═════ Supplied data ═════
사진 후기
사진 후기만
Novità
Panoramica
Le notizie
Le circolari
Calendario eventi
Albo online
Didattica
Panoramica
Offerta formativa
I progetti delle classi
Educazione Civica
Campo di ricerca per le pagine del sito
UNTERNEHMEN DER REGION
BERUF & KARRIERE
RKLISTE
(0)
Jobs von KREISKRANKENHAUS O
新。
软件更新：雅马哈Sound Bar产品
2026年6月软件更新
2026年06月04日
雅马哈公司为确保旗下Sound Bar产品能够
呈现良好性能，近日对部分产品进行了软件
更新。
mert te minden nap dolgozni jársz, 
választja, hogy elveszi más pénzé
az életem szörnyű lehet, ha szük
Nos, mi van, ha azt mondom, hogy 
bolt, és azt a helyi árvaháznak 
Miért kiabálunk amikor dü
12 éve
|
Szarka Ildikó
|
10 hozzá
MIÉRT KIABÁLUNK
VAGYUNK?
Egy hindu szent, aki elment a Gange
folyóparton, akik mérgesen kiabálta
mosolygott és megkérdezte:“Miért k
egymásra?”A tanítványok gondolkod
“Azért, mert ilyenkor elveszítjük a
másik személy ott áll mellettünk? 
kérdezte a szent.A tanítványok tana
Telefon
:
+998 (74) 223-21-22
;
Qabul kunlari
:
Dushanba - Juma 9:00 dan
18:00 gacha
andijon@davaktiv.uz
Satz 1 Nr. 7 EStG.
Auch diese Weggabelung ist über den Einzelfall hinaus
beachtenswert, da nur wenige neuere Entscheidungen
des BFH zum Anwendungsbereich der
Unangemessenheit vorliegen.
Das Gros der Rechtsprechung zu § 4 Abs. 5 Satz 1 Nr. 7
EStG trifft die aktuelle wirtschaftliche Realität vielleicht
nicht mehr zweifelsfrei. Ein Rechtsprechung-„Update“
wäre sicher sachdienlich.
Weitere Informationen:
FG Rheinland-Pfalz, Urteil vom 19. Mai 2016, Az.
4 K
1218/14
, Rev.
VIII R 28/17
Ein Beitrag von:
═════
Work required:
Identify each line of the material above that contains the string "hogy", and copy those lines. Case counts.

Exercise result:
választja, hogy elveszi más pénzé
Nos, mi van, ha azt mondom, hogy 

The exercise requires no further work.